◆ TASKS TO COMPLETE:
1/ Answer these questions from the comment thread below, each on its own line marked (a), (b), (c): (a) What does the thread say Popcorn & Lore isn't here to do? (b) In which century was the Protoevangelium of James written? (c) Which two Gospel writers' details does that work agree with?
2/ Repeat word for word the part of the comment thread below that begins at the words "I absolutely understand" and stops after the words "of our understanding.".

◆ EXTRACTED TEXT:
Thank you again for this—it’s genuinely refreshing to have a conversation like this online, especially about something that means a lot to both of us in different ways.
I absolutely understand your point about how it can feel when stories about someone you love are distorted or reframed. That’s a powerful lens, and I respect that deeply. And you’re right—my claim about erasure is interpretive, and I don’t expect everyone to agree with it. But it’s the kind of tension I think is worth sitting with.
Popcorn & Lore isn’t here to tell anyone what to think.
I’m not offering conclusions—I’m asking questions. I explore perspectives without claiming truth, but I believe that opening space for these kinds of dialogues, even (especially) when we don’t fully agree, helps deepen all of our understanding.
And yes—I’d be curious to read your reconstruction if you end up writing it. Not to debate, but just to see how you’ve made sense of her across the texts. That kind of thoughtful reflection is rare, and I appreciate you offering to share it.
Olga is referring to a work known as the "Protoevangelium of James," a 2nd-century work about the birth of Our Lord. Never included in canonical lists of the New Testament (and is not actually by James), but certainly worth a read. It agrees with the details given by Matthew and Luke, but then adds more that is not attested elsewhere.
Thank you both—yes, I was referring to the Protoevangelium of James, not the epistle. Really appreciate you jumping in with that clarification, D.—you explained it perfectly.
It’s a great example of how a later text outside the canon still managed to shape Christian tradition in meaningful ways. Despite not being included in scripture, it influenced how many came to view Mary’s life and role—proof that even unofficial stories can leave a lasting imprint.

◆ EXTRACTED DATA:
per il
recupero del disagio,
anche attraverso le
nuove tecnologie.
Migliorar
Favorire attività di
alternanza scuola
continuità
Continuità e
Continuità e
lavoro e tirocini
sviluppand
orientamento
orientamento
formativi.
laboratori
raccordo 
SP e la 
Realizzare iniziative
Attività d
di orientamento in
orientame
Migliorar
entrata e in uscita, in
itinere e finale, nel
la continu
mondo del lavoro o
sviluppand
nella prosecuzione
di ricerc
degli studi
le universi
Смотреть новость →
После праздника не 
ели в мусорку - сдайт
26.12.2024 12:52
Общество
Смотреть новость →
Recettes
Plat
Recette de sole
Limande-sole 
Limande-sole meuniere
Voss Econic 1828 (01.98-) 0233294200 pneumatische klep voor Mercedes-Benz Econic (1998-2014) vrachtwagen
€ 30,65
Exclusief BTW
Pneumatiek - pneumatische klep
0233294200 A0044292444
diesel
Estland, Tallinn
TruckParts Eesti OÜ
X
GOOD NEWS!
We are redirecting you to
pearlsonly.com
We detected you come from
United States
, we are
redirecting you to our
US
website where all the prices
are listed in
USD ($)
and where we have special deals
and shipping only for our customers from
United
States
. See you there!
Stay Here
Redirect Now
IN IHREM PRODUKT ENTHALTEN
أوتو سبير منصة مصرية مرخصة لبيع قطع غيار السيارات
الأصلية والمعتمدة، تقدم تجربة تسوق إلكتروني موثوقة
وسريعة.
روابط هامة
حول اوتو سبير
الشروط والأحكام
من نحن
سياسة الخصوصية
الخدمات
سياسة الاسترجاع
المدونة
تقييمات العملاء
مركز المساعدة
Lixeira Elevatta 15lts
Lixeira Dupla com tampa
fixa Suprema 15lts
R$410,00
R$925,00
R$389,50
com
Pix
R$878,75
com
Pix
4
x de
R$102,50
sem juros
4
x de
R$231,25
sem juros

◆ EXERCISE RESULTS:
1/
(a) Tell anyone what to think.
(b) The 2nd century.
(c) Matthew and Luke.

2/
I absolutely understand your point about how it can feel when stories about someone you love are distorted or reframed. That’s a powerful lens, and I respect that deeply. And you’re right—my claim about erasure is interpretive, and I don’t expect everyone to agree with it. But it’s the kind of tension I think is worth sitting with.
Popcorn & Lore isn’t here to tell anyone what to think.
I’m not offering conclusions—I’m asking questions. I explore perspectives without claiming truth, but I believe that opening space for these kinds of dialogues, even (especially) when we don’t fully agree, helps deepen all of our understanding.